Second, the reform and reinvigoration of the UN Security Council is all the more important as it can and must play a more effective role in maintaining peace and security all over the world. The dysfunction of the UN Security Council in dealing with the nuclear programs of Iran and North Korea, the Middle East peace process, the Syrian civil war and other situations has had a symbolic impact on the world's perception that multilateralism is not effectively working. It is high time that bold imaginative proposals be put forward to break the logjam of the Security Council reforms.
Third, the financial basis of multilateralism is crucial and it must be strengthened. The regular budget of the UN is about that of Japan's tiny Tottori Prefecture with a population of just 560,000. The assessed budgets of the UN and various other multilateral institutions, including the WHO, should be greatly increased. Japan's Official Development Assistance (ODA) has been halved over the last 20 years, and it should be re-increased, particularly for multilateral institutions.

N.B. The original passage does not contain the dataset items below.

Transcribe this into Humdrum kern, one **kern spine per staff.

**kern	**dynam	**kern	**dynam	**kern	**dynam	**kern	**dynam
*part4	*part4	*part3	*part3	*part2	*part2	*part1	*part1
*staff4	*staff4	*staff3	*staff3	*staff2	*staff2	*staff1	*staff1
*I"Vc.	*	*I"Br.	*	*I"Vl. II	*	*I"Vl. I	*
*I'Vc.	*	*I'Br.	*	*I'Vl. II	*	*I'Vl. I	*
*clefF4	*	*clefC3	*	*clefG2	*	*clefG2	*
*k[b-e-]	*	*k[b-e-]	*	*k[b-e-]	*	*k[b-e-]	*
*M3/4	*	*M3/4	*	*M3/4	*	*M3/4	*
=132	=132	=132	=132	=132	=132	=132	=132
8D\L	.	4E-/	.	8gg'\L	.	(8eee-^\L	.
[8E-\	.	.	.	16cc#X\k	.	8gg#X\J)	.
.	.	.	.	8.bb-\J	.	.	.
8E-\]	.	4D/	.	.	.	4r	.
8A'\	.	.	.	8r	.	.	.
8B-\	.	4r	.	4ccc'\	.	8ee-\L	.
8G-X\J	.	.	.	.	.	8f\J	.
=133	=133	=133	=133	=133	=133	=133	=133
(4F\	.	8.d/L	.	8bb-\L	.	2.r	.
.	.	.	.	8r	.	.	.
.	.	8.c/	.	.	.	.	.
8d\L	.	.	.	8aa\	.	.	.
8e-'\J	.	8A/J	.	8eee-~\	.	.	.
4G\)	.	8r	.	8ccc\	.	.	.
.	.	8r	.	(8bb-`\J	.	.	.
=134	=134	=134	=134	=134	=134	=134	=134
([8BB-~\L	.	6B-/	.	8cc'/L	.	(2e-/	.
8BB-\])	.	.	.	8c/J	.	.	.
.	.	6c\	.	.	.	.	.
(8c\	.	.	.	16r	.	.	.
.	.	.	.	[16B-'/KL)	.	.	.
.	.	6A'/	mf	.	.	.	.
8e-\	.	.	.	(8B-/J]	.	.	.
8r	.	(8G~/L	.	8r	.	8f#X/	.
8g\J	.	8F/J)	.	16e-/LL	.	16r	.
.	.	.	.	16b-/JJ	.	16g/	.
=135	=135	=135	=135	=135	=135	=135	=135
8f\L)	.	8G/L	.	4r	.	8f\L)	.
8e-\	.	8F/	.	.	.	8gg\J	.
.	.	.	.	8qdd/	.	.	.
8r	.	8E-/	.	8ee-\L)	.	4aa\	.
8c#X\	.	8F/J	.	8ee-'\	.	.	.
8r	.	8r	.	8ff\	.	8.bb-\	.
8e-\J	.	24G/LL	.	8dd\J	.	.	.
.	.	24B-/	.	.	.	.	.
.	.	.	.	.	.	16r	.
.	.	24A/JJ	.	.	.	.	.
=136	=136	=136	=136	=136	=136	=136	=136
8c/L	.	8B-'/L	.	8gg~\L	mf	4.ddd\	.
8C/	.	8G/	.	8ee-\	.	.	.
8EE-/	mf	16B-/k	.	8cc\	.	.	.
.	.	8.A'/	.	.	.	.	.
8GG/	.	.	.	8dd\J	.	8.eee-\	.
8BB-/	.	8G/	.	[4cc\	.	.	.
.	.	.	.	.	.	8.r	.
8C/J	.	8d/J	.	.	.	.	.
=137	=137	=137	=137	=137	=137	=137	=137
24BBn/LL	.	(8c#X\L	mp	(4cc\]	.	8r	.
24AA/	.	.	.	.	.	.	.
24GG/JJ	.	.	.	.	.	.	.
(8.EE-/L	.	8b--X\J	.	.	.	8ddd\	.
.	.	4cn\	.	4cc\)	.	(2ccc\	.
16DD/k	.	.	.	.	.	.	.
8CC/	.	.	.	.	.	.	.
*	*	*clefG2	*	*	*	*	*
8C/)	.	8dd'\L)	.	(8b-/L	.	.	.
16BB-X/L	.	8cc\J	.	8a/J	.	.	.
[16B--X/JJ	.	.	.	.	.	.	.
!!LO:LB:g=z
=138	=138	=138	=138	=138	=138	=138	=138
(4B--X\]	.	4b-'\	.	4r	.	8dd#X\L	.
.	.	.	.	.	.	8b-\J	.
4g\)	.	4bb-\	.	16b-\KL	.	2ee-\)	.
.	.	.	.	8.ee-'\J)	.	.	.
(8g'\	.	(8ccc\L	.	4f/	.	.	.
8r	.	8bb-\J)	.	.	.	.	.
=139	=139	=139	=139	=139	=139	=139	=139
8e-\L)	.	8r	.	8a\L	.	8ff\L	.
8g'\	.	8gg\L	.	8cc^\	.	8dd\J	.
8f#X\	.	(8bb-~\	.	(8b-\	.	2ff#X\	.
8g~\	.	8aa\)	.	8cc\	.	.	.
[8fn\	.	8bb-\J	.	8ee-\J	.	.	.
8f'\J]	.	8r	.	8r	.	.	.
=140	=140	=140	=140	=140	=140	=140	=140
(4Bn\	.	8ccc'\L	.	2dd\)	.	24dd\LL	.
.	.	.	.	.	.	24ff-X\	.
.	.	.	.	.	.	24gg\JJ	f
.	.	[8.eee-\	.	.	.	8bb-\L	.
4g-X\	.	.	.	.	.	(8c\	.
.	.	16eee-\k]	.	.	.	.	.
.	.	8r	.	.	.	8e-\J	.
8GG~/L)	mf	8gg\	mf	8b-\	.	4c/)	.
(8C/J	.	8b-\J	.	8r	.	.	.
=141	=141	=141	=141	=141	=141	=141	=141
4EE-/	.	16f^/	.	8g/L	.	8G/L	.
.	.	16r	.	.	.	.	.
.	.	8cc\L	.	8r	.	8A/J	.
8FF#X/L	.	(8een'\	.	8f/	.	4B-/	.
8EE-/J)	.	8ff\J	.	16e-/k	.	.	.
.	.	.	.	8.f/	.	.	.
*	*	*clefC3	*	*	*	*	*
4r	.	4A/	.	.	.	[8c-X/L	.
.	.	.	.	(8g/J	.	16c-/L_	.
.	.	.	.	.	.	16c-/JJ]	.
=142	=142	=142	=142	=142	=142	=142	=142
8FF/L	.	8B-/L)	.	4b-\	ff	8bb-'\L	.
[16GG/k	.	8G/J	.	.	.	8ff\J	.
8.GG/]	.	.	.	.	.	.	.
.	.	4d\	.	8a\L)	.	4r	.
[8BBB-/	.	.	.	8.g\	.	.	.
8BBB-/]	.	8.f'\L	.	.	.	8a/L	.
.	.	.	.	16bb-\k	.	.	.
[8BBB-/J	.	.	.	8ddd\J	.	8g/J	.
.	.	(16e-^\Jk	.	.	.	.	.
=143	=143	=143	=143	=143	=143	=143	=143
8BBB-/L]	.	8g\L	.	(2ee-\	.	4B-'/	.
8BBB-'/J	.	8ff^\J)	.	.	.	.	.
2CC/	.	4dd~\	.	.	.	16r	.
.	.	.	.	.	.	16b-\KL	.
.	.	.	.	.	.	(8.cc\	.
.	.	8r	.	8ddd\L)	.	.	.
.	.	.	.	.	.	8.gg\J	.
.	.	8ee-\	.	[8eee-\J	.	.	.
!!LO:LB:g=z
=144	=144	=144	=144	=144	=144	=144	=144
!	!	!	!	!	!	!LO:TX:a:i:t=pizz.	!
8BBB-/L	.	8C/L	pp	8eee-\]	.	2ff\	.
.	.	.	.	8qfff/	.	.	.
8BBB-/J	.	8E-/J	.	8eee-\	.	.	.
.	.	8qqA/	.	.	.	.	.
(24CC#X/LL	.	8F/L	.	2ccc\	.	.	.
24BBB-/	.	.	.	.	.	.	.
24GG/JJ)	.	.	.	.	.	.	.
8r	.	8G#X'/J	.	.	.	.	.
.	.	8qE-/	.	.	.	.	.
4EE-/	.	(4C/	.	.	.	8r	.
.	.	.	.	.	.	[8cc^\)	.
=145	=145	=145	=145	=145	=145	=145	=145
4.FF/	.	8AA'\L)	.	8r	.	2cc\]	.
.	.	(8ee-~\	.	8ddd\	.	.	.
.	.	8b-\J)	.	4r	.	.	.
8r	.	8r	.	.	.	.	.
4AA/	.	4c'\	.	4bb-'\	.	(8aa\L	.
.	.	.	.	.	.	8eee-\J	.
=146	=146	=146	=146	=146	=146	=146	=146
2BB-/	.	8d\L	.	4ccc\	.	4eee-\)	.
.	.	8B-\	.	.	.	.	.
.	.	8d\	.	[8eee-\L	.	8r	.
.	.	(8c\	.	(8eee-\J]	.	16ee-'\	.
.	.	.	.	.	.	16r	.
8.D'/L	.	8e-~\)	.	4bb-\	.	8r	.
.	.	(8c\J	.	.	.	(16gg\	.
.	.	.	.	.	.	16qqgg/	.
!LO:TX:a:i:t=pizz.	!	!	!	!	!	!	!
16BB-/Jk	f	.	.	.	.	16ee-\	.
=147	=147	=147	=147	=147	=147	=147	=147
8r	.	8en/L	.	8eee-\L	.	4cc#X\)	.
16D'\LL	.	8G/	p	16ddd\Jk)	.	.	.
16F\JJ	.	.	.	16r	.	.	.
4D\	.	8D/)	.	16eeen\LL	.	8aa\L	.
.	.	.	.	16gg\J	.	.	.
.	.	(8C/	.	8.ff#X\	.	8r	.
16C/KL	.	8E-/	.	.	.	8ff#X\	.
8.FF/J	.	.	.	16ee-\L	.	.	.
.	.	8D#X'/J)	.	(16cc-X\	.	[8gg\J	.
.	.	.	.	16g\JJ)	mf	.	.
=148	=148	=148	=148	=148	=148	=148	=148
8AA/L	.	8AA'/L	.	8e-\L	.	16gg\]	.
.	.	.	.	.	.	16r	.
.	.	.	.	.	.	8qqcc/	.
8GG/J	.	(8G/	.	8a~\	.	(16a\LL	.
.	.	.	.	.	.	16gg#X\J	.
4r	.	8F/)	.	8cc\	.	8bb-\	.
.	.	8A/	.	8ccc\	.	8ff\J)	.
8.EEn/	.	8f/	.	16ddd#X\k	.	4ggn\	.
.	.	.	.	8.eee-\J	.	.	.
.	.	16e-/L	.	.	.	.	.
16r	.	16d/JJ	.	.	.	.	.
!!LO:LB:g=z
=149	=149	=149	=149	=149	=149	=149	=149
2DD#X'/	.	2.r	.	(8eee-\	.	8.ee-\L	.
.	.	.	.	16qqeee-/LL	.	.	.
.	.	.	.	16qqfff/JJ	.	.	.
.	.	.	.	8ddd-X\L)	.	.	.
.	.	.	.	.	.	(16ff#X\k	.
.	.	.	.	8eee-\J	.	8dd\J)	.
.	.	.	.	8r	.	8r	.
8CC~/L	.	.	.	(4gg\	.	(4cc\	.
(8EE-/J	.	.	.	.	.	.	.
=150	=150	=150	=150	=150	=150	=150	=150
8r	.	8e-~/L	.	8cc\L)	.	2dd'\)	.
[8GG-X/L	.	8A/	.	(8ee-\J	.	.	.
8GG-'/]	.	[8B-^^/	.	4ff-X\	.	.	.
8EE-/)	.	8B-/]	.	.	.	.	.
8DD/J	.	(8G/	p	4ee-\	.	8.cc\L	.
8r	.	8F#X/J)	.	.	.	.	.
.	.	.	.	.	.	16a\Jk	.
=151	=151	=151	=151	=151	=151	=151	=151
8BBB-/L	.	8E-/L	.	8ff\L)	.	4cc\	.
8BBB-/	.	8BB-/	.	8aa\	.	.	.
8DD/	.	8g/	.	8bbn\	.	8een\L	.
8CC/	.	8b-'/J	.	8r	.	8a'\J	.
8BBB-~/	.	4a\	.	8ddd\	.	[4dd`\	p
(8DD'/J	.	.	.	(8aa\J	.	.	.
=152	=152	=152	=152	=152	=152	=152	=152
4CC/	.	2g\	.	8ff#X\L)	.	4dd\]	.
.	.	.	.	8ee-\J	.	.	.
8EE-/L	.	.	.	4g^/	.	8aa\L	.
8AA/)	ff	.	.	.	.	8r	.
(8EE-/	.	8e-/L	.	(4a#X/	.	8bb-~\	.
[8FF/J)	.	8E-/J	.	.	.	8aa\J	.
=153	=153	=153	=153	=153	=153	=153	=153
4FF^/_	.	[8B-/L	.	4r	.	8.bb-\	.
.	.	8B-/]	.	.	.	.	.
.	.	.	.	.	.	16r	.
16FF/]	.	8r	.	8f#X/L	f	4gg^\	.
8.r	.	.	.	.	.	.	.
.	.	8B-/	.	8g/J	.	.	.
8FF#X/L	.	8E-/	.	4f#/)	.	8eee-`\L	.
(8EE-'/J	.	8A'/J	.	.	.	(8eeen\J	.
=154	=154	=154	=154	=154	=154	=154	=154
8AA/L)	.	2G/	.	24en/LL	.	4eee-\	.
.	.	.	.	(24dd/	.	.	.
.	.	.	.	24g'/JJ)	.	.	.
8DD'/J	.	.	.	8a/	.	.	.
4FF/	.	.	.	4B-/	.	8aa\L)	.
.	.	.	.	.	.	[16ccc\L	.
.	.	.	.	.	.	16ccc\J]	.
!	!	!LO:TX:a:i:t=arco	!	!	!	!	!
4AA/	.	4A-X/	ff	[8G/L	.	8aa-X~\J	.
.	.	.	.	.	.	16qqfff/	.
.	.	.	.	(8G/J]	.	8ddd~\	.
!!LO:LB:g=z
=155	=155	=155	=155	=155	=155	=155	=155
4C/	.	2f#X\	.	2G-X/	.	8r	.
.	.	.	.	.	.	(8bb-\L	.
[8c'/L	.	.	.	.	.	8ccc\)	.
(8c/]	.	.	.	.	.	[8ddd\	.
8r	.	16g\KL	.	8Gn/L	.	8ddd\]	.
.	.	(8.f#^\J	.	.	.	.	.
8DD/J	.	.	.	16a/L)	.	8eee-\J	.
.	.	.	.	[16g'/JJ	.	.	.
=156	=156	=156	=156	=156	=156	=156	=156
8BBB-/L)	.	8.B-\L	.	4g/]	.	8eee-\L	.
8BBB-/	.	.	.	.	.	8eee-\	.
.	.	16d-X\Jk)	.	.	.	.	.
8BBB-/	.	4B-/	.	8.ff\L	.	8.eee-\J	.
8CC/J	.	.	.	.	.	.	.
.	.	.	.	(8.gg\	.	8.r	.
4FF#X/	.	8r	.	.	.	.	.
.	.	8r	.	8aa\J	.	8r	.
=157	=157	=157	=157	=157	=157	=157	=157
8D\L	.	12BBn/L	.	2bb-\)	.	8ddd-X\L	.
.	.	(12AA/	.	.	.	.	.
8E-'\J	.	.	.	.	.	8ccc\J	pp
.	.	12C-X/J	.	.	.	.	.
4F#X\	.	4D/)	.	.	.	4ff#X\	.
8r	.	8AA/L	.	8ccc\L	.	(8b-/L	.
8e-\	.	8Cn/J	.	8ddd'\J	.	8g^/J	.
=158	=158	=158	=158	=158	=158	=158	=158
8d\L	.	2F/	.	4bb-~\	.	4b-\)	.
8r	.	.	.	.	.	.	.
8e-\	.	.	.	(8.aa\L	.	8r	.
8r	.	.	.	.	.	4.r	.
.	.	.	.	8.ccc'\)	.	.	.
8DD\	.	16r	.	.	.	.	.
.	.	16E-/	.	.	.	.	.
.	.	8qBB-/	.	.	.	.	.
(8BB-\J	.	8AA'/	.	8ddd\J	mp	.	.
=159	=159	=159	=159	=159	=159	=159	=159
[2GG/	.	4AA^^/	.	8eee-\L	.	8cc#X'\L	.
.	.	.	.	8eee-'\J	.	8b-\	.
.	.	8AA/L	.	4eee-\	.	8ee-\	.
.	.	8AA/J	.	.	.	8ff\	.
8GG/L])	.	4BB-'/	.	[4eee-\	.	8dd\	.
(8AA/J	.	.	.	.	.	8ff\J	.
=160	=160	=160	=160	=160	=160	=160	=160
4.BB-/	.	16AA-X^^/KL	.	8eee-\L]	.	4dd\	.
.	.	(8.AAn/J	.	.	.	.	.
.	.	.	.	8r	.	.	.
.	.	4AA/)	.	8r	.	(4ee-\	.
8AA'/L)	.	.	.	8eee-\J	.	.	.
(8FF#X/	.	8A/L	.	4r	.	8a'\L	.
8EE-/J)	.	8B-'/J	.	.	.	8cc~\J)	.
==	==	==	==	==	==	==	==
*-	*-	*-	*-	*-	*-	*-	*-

Fourth, the WTO under new leadership should be given a greater role in promoting freer global trade and in managing dispute settlement procedures. Japan is in a uniquely important position in this respect, as it has been leading regional and bilateral free trade initiatives. Bilateral and regional free trade agreements were originally expected to supplement global efforts to promote free trade, and the WTO's efforts to ensure free trade among its member states must be strongly supported.
Fifth, the success of the SDGs must be ensured by constant campaigns led by the UN Secretary-General and world leaders like those in the final phase of the Millennium Development Goals (MDGs) for the period 2000-2015. Responsibility for carrying out programs and achieving the 17 lofty goals rests with member states and they must be constantly supported by the UN leadership. SDG summits should be organized regularly on the UN Secretary-General's initiative at the UN Headquarters.
In all these areas, Japan can, and should, play a more active role. Mr. Abe in his eight years of premiership did take some notable initiatives in supporting multilateral efforts in such areas as trade, a free and open Indo-Pacific, peace building in Africa and an environmental agenda. There are now growing calls from many corners of the world for Japan under its new prime minister Mr. Suga to undertake global and regional initiatives to maintain and strengthen multilateral institutions in concert with other like-minded liberal democracies. Japan has quite a number of bilateral issues, including territorial disputes with neighboring countries, and as a consequence multilateralism has long been put on the back burner in Japan's foreign policies. It is high time that multilateralism was given more weight and priority.
Kiyotaka Akasaka is the former United Nations Under-Secretary-General for Communications and Public Information.
The views expressed in this piece are the author's own and should not be attributed to The Association of Japanese Institutes of Strategic Studies.